Dasha Tsapenko with the project-manifest Growing Fur
Imagine a raincoat or a dress which you plant as a living creature, you take care of it and walk it outside when it rains in order to keep it living.
Such a new concept questions a common position of humans as a center of an ecosystem and provokes to reconsider their new place in the world.
Eindhoven Design Academy’s graduate, Dasha Tsapenko, created live fur from sprouted chia seeds. The idea of the project is to rethink the place of clothes in our lives and to change our ways of interacting with it. Dasha offers us a totally new approach instead of thoughtless consumption.
Atomik vodka by the Chernobyl Spirit Company
In this project, a team of Ukrainian and British scientists, Chernobyl Spirit Company, studied agricultural possibility in the Zone of Obligatory Resettlement which became radioactive after the Chernobyl nuclear disaster.

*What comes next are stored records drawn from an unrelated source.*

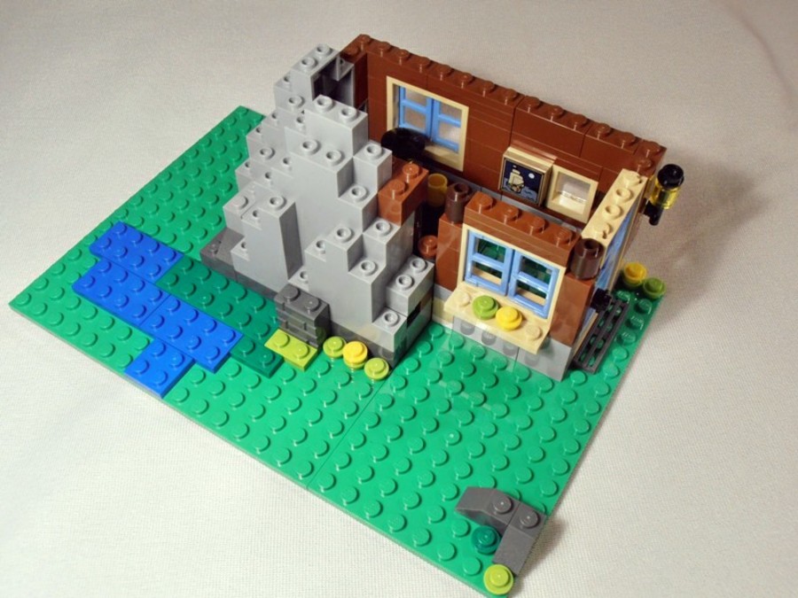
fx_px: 853
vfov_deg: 38.7
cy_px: 299
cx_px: 399
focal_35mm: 37
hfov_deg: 50.1
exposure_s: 1/40
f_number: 3.9
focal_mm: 6.61
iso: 125
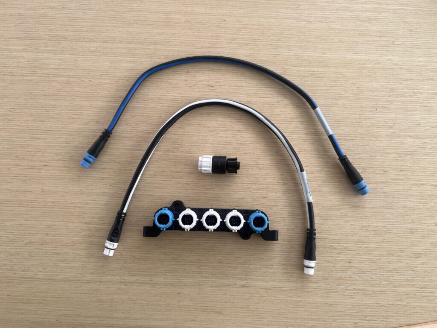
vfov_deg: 53.1
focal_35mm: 26
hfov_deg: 67.3
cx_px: 218
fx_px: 328
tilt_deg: -84.8
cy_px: 164
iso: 64
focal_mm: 5.7
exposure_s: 1/121
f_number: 1.5
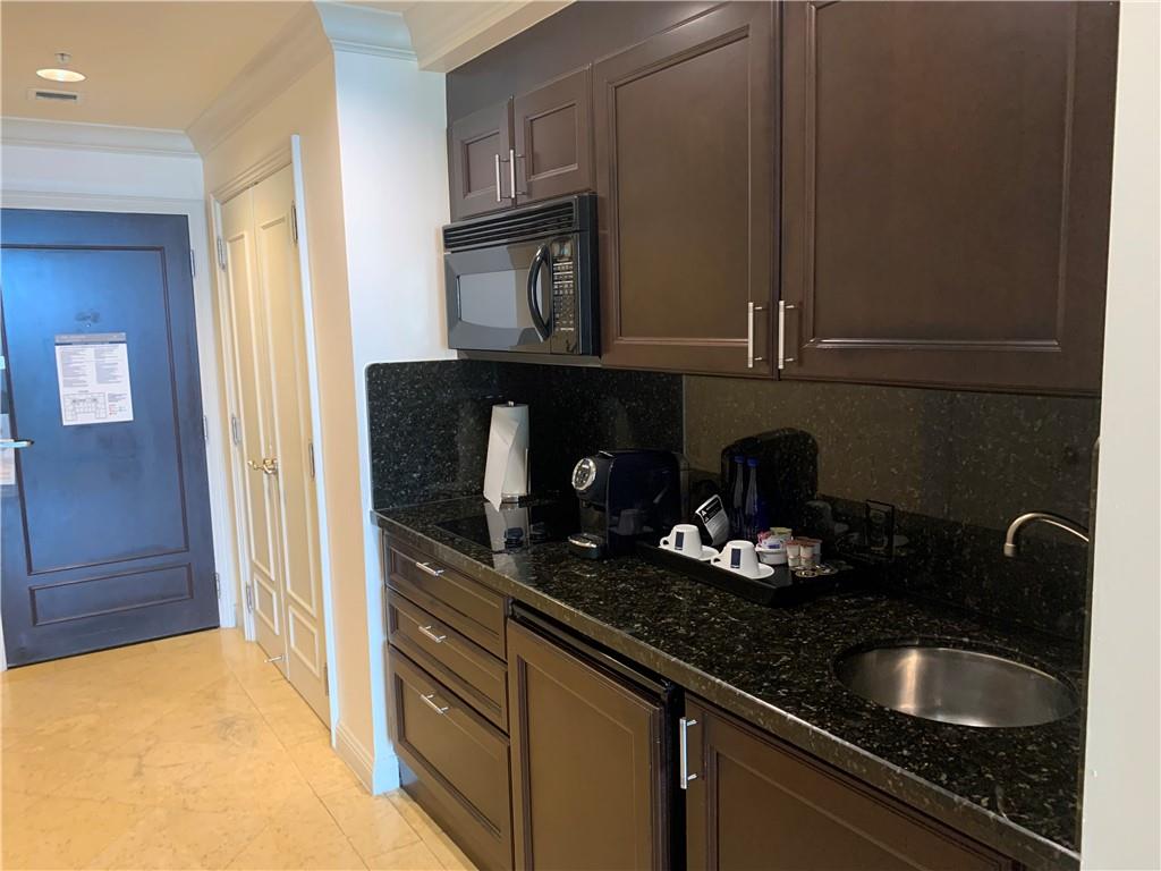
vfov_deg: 53.1
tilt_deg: -7.6
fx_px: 872
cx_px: 580
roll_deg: +1.6
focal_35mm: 26
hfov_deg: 67.3
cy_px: 436
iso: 400
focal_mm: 4.25
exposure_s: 1/60
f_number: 1.8
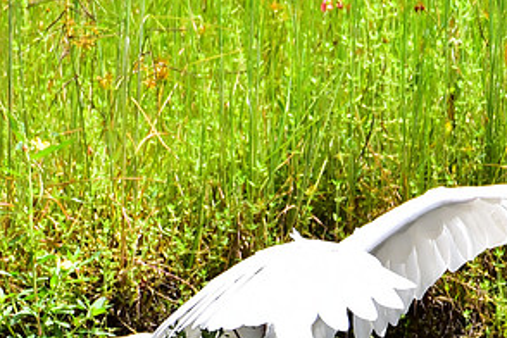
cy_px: 312
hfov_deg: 2.1
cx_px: 357
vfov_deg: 1.4
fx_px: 13871
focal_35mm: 985
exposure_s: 1/2000
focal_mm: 500
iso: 400
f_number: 5.6
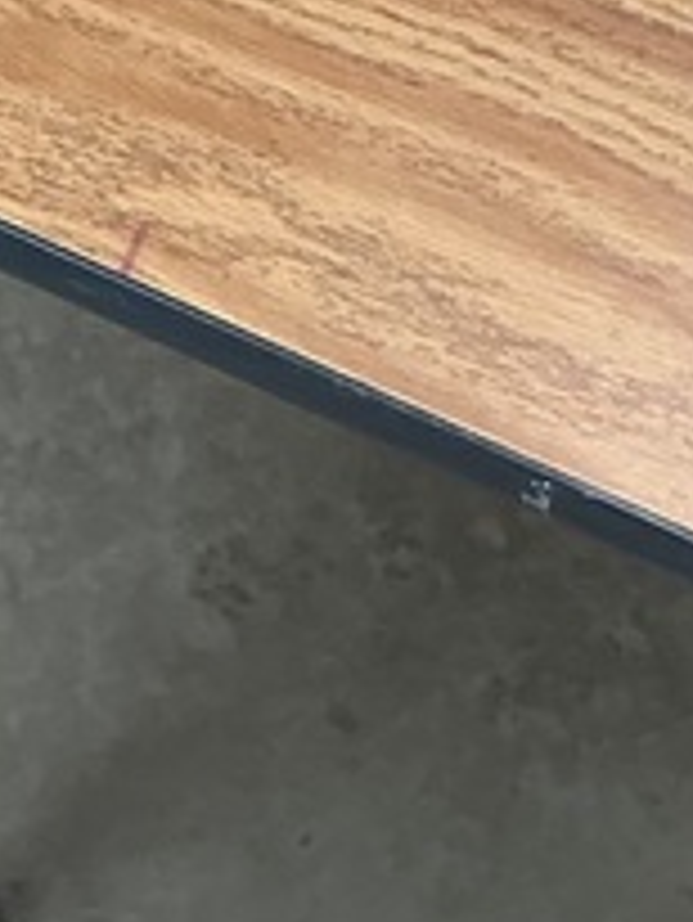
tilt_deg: -44.7
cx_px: 1359
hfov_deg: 9.6
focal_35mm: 145
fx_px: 3866
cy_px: -1246
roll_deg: +1.7
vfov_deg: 11.4
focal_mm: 3
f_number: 1.8
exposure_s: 1/120
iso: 50
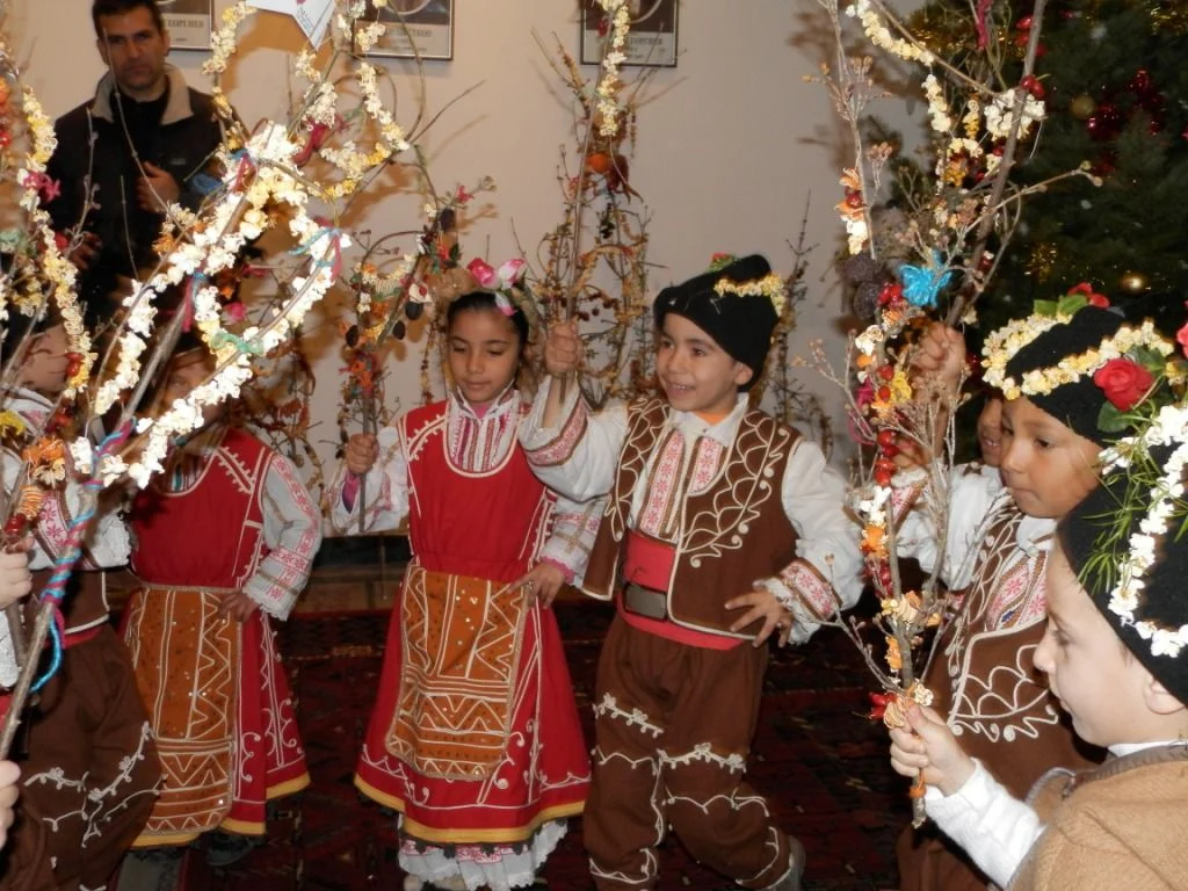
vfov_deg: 36.0
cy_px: 446
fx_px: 1373
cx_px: 594
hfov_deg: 46.8
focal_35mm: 40
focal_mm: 7.2
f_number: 3.5
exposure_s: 1/40
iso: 125
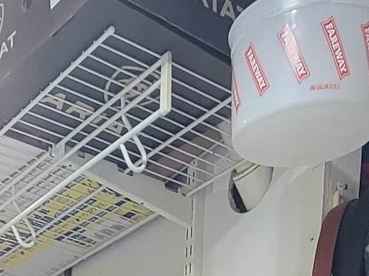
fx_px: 746
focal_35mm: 70
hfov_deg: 26.2
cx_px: -6
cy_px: 732
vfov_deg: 13.0
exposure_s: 1/60.2
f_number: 2.2
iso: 125
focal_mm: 2.2
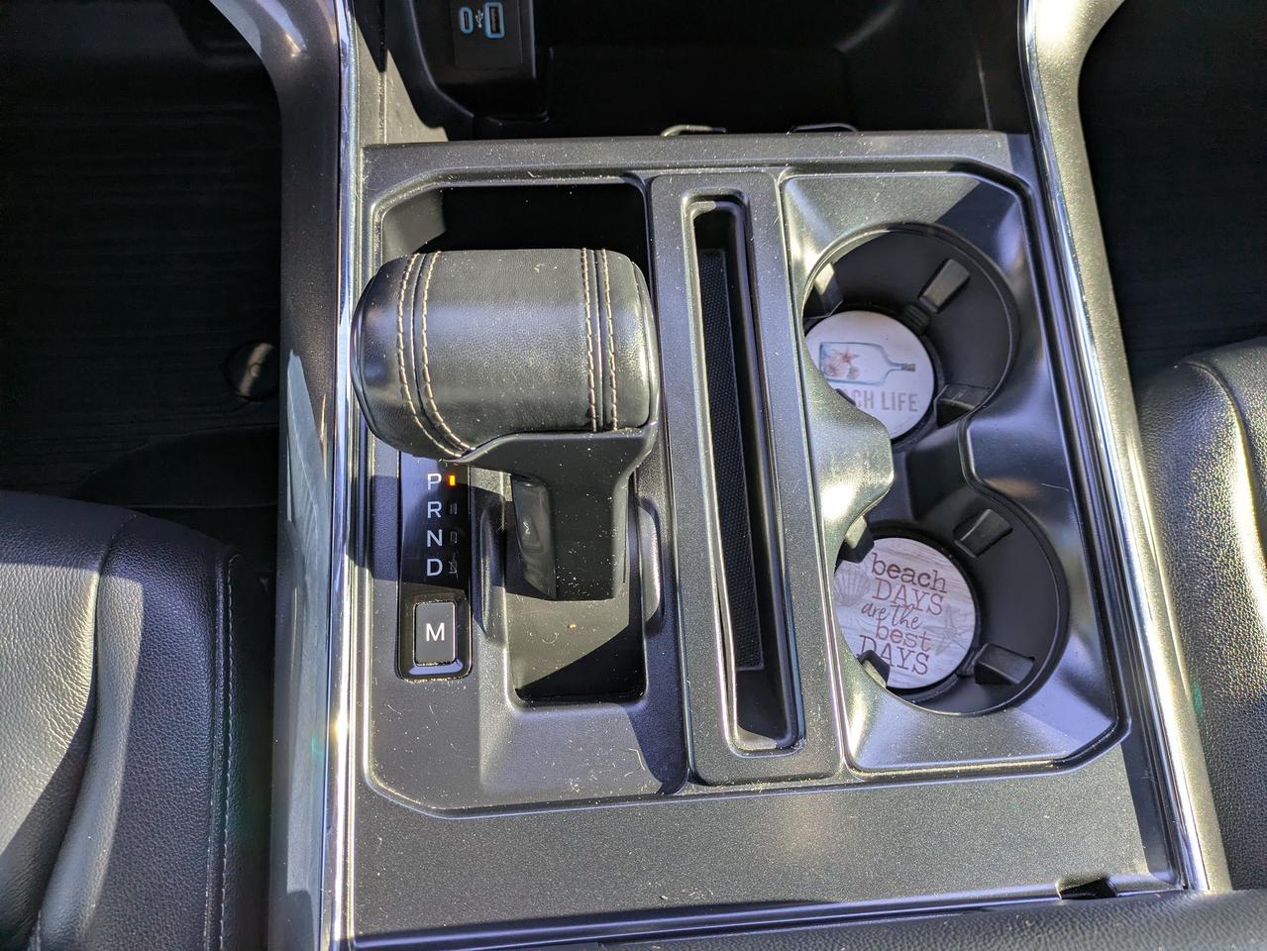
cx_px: 634
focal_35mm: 25
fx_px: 915
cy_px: 476
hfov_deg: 69.4
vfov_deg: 54.9
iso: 55
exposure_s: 1/100
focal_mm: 5.43
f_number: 1.89
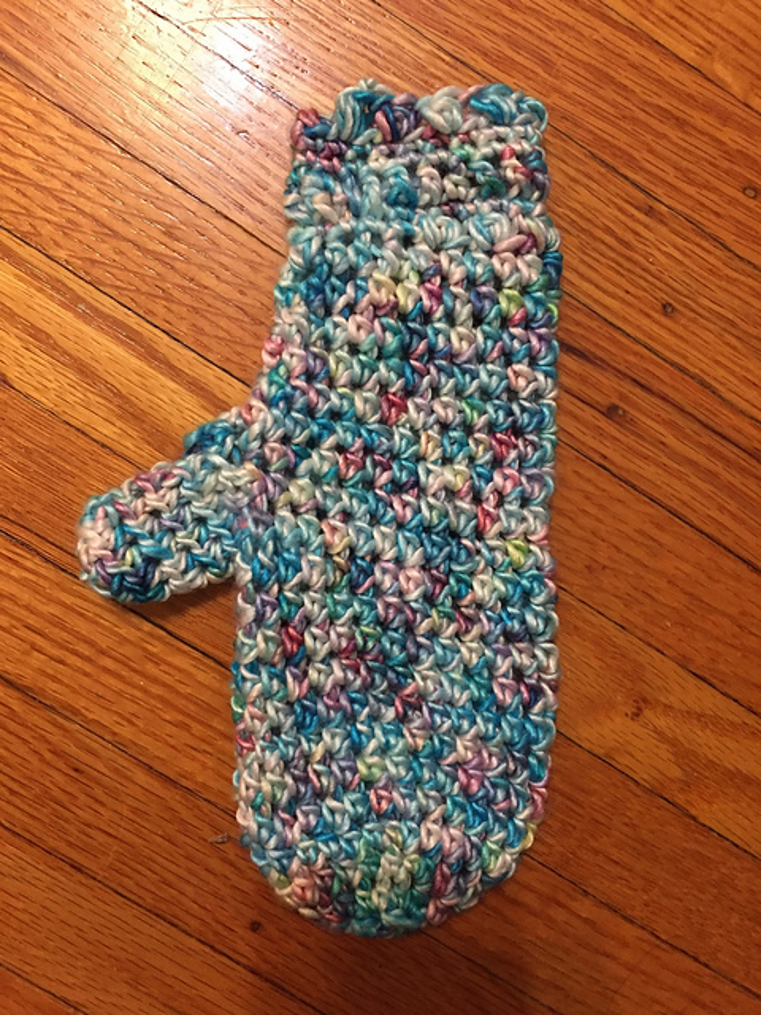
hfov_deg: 48.2
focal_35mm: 29
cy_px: 508
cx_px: 380
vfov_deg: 61.7
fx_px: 850
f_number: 2.2
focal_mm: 4.15
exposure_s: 1/30
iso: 250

A professor of Environmental Science at Portsmouth University Jim Smith, ahead of the Radiometric Laboratory at the Ukrainian Hydrometeorological Institute and a Chernobyl “liquidator” Gennady Laptev, a geologist and radiochemist currently completing his Ph.D. at the Ukrainian Hydrometeorological Institute Kyrylo Korychensky work on Atomik project in their spare time along with their science studies.
They used crops grown in the Chernobyl Zone and contaminated with radioactive strontium-90 to produce the experimental Atomik vodka. As they found out distillation removed most impurities and radiation from the drink and made it safe for consumption.
In the ready drink, only a trace of carbon-14 can be found but its concentration is no higher than in any other alcoholic beverage. The distilled alcohol was diluted with mineral water from the deep aquifer below the town of Chernobyl about 10 km south to the nuclear power station.
It happened to be pure water with no traces of radioactive contamination and its chemical characteristics are similar to those of groundwaters in the Champagne region of France. The project proves that more than thirty years after the Chernobyl disaster land in the Exclusion Zone can now be used to produce crops that are safe to consume.
Atomik’s creators aim to involve locals who live in the Zone of Obligatory Resettlement and suffer from unemployment. 75% of profits from Atomik sales will go to support communities in the affected areas and wildlife conservation. An important role in this exhibition project was played by spatial scenography: the concept was developed by PROSO atelier.
Presented works were exposed on surfaces completely covered by a living green ecosystem. Visitors had the opportunity to observe how microgreens develop and change. At the end of the project, the grown roots were used in the production of ecological fur and various experiments.